The Bone-Phalanx tried a bully’s shove, betting weight could force a mistake. The cohort gave a finger, never a hand. Slimeweave refreshed gel on the deck where acid sought to make new ponds. The Aeriform Striders shifted their low note, shaving the worst of the wall vents’ hiss so no one slipped trying to listen.

"Watch the drummer—no, their left," Mikhailis said, eyes over everything, brain slicing the mess into lanes. "Scurabons, when I say ’hinge’... now."
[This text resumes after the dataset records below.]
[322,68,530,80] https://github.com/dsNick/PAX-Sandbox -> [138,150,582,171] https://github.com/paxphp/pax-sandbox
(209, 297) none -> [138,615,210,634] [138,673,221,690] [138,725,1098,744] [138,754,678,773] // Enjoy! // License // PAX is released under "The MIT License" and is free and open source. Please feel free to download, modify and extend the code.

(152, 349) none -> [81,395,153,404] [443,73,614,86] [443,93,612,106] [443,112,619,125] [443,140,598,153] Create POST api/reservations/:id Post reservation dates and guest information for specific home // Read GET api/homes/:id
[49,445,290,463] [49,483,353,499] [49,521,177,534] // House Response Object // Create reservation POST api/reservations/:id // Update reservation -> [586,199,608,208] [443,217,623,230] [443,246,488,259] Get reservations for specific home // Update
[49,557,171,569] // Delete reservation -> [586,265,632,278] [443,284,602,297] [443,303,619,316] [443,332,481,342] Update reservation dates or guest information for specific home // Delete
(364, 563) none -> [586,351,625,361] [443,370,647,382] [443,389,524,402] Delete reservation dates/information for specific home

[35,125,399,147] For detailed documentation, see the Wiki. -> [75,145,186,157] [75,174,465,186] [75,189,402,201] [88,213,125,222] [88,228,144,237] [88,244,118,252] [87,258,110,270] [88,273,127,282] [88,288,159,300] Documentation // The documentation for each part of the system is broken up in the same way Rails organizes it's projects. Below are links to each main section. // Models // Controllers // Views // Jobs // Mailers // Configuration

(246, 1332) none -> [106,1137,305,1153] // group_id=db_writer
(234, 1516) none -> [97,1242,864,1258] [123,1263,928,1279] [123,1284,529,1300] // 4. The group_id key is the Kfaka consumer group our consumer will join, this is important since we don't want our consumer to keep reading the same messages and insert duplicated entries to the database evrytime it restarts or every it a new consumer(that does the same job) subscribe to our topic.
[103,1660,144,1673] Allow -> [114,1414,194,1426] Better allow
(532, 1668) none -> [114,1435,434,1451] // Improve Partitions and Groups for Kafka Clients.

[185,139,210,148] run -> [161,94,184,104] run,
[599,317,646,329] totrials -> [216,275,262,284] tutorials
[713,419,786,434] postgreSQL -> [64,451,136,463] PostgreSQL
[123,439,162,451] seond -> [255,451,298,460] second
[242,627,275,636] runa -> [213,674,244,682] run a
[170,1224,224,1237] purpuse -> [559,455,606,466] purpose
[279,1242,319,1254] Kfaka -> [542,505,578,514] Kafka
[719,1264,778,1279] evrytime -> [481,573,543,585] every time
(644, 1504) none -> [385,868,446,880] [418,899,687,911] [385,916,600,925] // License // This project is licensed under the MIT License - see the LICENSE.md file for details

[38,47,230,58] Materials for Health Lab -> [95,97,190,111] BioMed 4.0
Two Scurabons flanked, sickles mirrored. They tapped wrist seams in petty, precise insults. The Wight swung for spite; its stick hit air. The beat lost pride. The front hedge broke another tooth.

Mikhailis felt the urge to run in and be brilliant. He didn’t. He stood where a coach belonged and let his people do the work they’d asked to do. Pride made his fingers tremble. He hid it by adjusting the sling a hair against his hip.

"Door," he said again, lower.

Another seam opened, not pretty, effective. The skeleton spears slid into it. Points took hold and did not get greedy. Bows sent a second loft into the rear—not to kill, to make heads duck.

The Resin Hounds that hadn’t frozen spat long ropes of spit in parabolas meant to punish smugness. Aeriform plumes fluttered, tuned the air, and the ropes landed a half step shy. Slimeweave felt for splatter like a chef catching boilover and spread silence over it.

The phalanx started to collapse the way old scaffolding does: from one joint, then two, then a small rain of parts. No roar. No heroics. A better plan ate a worse one in clean bites.

Mikhailis kept his voice level when he wanted to laugh. "Cores," he said, holding his bag. The satchel’s lattice rippled as if pleased to be useful. "Sorted, then bring."